Here's a review response that probably would have been fine, had the owner not freaked out and started 'shouting' the words BRIDE and GUEST in all caps.
Responding to reviews offers another advantage. As long as the review isn't anonymous, you can check the reviewer against your records to see if they even used your services.
Kim? You've been busted.
This kind of information comes in handy.
In an industry this competitive, it probably shouldn't surprise you too much when one of your competitors decides to try to get the upper hand by leaving a fake review. It's a juvenile thing to do, but it happens.
What does a perfect review look like for someone in the wedding industry?
Here's what your customers are asking themselves about anyone they will deal with during the course of either their wedding planning process, or the during wedding itself.
The best reviews will address at least one of these issues, if not more, helping to put your potential customer's mind at ease about working with you.
Quality results, increased comfort level, fun to deal with...score!
By the way, your response can help communicate your ability to tackle these concerns too.
Literally the perfect review. Hits all four of the major issues on some level.
This one is fantastic, because not only does it paint this florist as an incredible problem-solver, but as one who delivers quality results while being immensely sensitive to the customer's stress levels.
Notice what a great job the florist's response does of driving this point home?
You can help customers leave you great reviews.
Getting reviews like the ones above isn't just about getting reviews. It's also about making sure you're creating conditions that help customers leave these super-helpful ones.
There are two ways to do this.
First, pay attention to the language in your review request email. You can include language which speaks directly to these issues.
Asking these questions gets customers thinking about these issues. Sure, many of them are thinking about these issues anyway, but there's nothing wrong with helping them write something a little more helpful than "great job guys!"
Second, do just what the florist above did. Reiterate these points when you're writing up your responses. Customers read those responses before they hired you. Subconsciously, they'll remember what you said when they go to write their own.
These little to-do items exercise a subtle influence, but it's still influence that's felt.
Target these major and wedding industry review sites.
Funnel the vast majority of reviews to one of these four places:
The Knot is perhaps the biggest, most important, and most influential site you could target. Since it gathers just about every kind of wedding professional any bride or groom could ever need into one convenient place, then allows guests to search by city and other criteria, a whole lot of your customers will go here and stay here. Wedding Wire is similar.
But Google continues to be Google. Some customers will continue to search each member of their list one-by-one using Google Maps. You don't want them to miss you because you're not showing up, and reviews are a major ranking factor in local search.
And Facebook? Well, there's two reasons you want to be here. First, everyone involved in the wedding planning will often share various posts and photos with one another on Facebook. It's a quick way to get ideas in front of the decision makers.

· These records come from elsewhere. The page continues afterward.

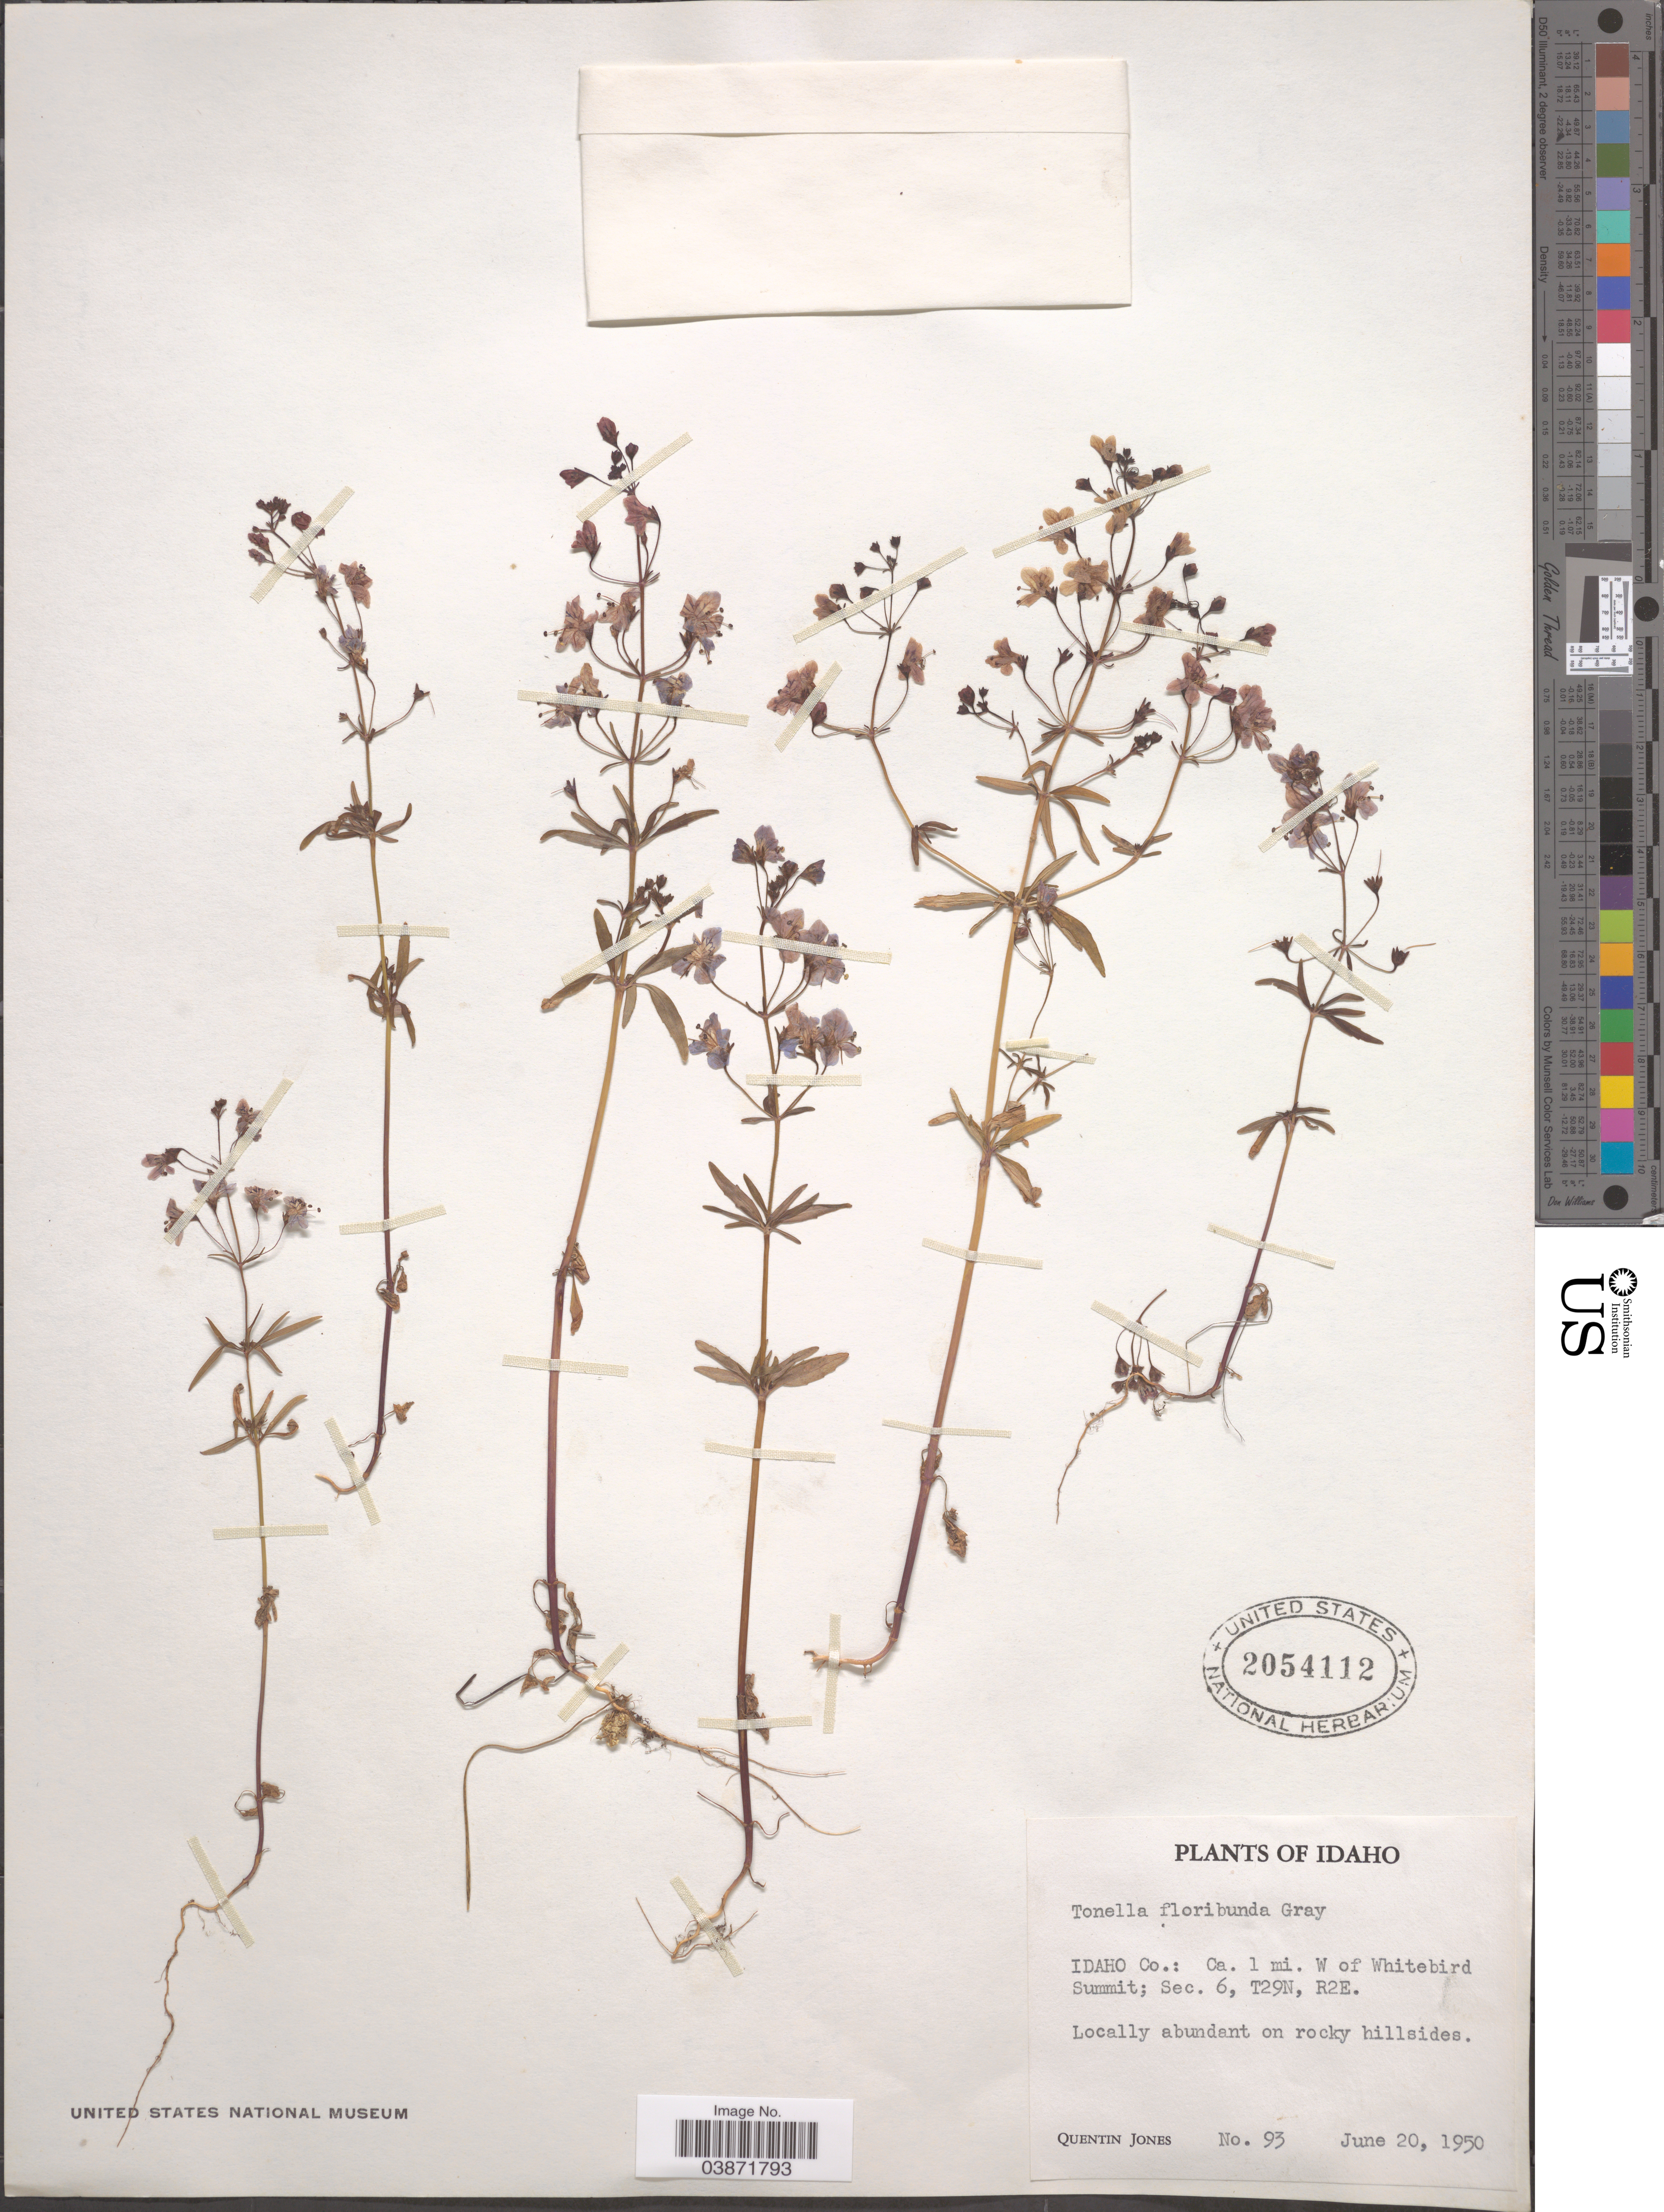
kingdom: Plantae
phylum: Tracheophyta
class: Magnoliopsida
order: Lamiales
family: Plantaginaceae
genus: Tonella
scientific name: Tonella floribunda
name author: A. Gray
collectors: Q. Jones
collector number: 93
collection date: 1950-06-20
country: United States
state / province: Idaho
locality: Idaho Co.: Ca. 1 mi. W of Whitebird Summit; Sec. 6, T29N, R2E.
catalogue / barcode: US 2054112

Second, "reviews" aren't reviews on Facebook anymore. They're recommendations, which means the commentary here is likely to be positive. Since you need all the positive commentary you can get, this is all you can good.
One Last Thing...Karma Plays a Role
There's one last step you need to take before launching your review strategy.
Make sure your company is doing a good job.
If you drop the ball, don't deliver, create problems, and generate stress for couples there is literally no review strategy, tool, or technique that will help you. You'll continue to rack up lousy reviews, and your portion of the ever-shrinking wedding revenue pie will slowly start to disappear.
Be the 5-star wedding company you want your customers to rave about.
Do that, and your review strategy will succeed with ease. Fail, and it just won't matter.